- Born: 29 June 1918 Ampelokipoi, Athens, Kingdom of Greece
- Died: 1 January 2023 (aged 104) Psychiko, Greece
- Education: German School of Athens
- Occupations: Industrialist; businessman;
- Title: CEO of Pitsos
- Spouse: Eni
- Children: 2
- Website: pitsos.gr

= Apostolos Pitsos =

Greek industrialist and businessman (1918–2023)

Apostolos Pitsos (Απόστολος Πίτσος; 29 June 1918 – 1 January 2023) was a Greek industrialist and businessman.

==Early years==
Pitsos was born in Ampelokipoi, Athens, on 29 June 1918. He grew up there and studied at the German School of Athens where in the third grade his classmate was future Prime Minister Georgios Rallis. From a young age, he worked in the family business Pitsos.

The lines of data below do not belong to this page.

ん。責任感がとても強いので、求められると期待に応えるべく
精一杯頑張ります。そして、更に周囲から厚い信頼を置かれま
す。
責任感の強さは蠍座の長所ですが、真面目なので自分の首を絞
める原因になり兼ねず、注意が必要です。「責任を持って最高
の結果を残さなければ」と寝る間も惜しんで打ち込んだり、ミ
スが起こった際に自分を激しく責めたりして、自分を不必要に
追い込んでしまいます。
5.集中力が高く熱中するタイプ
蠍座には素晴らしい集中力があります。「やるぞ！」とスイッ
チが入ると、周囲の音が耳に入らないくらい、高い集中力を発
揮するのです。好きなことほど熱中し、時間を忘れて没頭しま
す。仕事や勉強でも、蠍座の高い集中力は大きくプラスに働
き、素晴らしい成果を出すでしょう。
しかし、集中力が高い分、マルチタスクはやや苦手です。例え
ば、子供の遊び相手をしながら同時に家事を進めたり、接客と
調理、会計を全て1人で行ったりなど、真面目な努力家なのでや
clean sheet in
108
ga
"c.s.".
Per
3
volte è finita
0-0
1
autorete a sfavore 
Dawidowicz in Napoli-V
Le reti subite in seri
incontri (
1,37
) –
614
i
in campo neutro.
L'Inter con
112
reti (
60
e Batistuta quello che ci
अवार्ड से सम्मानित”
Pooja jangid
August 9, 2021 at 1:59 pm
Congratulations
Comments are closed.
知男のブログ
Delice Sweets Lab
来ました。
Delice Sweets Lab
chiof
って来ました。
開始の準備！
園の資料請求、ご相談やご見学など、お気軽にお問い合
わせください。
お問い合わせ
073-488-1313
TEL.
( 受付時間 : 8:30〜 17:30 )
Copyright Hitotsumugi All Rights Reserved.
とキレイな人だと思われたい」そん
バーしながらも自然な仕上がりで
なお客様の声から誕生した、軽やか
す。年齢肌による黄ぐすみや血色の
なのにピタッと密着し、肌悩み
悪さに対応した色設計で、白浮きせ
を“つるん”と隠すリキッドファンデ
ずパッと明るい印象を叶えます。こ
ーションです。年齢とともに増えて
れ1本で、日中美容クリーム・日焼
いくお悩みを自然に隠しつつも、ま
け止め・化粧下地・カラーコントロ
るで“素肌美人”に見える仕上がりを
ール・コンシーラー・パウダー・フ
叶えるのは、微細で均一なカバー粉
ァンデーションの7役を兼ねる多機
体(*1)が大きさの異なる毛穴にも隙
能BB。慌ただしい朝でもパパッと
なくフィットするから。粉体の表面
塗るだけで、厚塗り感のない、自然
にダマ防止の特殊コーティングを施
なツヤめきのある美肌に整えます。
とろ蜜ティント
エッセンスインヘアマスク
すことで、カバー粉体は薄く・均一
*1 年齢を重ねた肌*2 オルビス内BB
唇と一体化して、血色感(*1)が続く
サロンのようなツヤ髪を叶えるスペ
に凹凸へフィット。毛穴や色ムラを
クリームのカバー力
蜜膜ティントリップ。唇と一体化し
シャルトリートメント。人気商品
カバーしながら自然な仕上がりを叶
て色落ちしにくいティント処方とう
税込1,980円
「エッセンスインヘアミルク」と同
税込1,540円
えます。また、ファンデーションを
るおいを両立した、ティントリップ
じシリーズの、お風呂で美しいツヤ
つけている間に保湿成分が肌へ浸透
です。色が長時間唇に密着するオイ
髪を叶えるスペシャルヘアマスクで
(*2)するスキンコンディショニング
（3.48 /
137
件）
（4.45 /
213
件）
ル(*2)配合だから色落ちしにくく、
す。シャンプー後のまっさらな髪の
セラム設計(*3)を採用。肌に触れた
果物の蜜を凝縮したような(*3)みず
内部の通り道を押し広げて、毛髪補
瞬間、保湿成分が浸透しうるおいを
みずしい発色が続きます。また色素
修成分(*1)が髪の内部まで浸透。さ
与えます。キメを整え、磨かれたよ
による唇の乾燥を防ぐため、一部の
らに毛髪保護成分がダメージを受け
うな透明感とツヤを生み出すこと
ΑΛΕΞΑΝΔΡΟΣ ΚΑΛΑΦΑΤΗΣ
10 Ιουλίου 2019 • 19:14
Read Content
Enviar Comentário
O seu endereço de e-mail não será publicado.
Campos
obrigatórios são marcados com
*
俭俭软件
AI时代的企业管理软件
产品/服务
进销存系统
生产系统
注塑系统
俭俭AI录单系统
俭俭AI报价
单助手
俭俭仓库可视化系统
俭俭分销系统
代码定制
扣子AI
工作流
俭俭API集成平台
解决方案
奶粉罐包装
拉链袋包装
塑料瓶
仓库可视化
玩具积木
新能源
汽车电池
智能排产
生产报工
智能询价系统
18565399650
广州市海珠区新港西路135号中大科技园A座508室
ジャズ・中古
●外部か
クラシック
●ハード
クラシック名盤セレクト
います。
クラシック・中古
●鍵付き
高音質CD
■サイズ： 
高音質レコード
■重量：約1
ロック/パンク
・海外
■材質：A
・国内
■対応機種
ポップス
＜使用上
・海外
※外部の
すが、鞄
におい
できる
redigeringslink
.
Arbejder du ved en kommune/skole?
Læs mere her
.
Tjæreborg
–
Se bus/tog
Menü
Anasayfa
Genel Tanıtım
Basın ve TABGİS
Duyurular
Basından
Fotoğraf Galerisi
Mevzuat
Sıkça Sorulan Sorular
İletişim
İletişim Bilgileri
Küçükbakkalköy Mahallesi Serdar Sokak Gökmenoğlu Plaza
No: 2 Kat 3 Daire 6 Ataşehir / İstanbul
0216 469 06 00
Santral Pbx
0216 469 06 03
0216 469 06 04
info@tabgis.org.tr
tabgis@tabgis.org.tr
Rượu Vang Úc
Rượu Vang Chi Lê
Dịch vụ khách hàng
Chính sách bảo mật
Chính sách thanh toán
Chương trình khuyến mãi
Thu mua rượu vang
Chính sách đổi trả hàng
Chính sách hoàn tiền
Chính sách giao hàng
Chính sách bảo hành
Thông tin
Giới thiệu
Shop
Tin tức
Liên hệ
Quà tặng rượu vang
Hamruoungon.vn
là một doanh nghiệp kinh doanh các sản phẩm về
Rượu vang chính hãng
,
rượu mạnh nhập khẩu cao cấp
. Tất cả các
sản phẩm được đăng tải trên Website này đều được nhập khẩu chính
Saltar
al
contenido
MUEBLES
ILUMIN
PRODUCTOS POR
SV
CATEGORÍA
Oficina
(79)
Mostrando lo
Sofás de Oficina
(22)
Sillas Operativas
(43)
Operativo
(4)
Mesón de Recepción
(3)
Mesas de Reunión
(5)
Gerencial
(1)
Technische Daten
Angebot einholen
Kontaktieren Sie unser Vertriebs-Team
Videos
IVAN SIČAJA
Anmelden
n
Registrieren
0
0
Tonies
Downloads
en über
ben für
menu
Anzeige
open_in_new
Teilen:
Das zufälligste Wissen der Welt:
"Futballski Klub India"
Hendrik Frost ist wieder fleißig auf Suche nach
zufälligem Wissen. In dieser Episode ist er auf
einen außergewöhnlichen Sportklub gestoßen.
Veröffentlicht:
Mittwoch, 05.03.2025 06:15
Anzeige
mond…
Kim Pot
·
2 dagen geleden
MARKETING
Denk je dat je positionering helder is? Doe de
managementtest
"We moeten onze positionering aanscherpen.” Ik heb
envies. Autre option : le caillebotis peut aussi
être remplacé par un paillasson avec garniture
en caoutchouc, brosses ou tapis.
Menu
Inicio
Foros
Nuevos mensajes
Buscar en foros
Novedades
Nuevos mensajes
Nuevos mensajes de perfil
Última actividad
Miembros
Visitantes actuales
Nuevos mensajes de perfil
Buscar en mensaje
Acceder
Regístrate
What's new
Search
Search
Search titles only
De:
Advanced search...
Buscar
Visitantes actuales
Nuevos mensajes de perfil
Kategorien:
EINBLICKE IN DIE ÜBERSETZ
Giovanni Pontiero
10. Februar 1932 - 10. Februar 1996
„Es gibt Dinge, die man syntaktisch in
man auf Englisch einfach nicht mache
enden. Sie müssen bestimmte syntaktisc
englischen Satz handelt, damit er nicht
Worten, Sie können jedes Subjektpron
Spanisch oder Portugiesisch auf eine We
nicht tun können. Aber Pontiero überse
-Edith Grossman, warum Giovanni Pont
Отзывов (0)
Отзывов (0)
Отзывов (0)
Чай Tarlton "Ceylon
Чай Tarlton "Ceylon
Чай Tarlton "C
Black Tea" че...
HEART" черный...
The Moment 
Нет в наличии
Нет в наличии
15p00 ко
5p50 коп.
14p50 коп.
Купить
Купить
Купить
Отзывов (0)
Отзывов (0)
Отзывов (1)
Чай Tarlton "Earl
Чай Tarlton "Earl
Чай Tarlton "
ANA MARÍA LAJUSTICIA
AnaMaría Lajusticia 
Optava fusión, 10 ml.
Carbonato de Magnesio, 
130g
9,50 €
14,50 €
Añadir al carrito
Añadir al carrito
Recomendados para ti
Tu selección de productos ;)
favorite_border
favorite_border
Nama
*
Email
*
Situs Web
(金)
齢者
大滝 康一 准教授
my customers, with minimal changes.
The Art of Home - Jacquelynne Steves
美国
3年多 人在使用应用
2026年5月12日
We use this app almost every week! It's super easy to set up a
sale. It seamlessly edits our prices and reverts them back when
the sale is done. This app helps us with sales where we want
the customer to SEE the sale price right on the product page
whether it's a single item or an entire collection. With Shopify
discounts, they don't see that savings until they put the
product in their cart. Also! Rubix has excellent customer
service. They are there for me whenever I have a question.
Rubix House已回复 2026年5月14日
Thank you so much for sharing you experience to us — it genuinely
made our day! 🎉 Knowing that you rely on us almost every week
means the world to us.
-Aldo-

After school, in 1937, he went to Aue, Germany, where he studied mechanical engineering. At the beginning of the Greco-Italian War, he returned to Greece and went to the anti-aircraft artillery based in Menidi.

==Career==
After the end of the war, having knowledge in engineering, Pitsos upgraded his family's small handicraft to the well-known electrical company Pitsos. He implemented the idea of constructing modern factory facilities in Renti.

In 1977, it started working with Siemens. The Bosch-Siemens Hausgeräte GmbH group acquired 60% of the Greek company while Siemens S.A. Hellas acquired 20%. The arrival of investors put the company on an upward trajectory.

In 1989, the production of No Frost refrigerators started and in 1994, it started exporting kitchens to Scandinavia. In 1996, the company was renamed BSP S.A. and later BSH Home Appliances S.A. in 2002.

==Personal life and death==
Pitsos married Eleni Maria "Eni" (b. 1939) and they had two children, Konstantinos (b. 1962), and Katerina (b. 1965).

He turned 100 on 29 June 2018. He received two doses of the COVID-19 vaccine in 2021.

He died peacefully at his home, in Psychiko, on 1 January 2023, aged 104.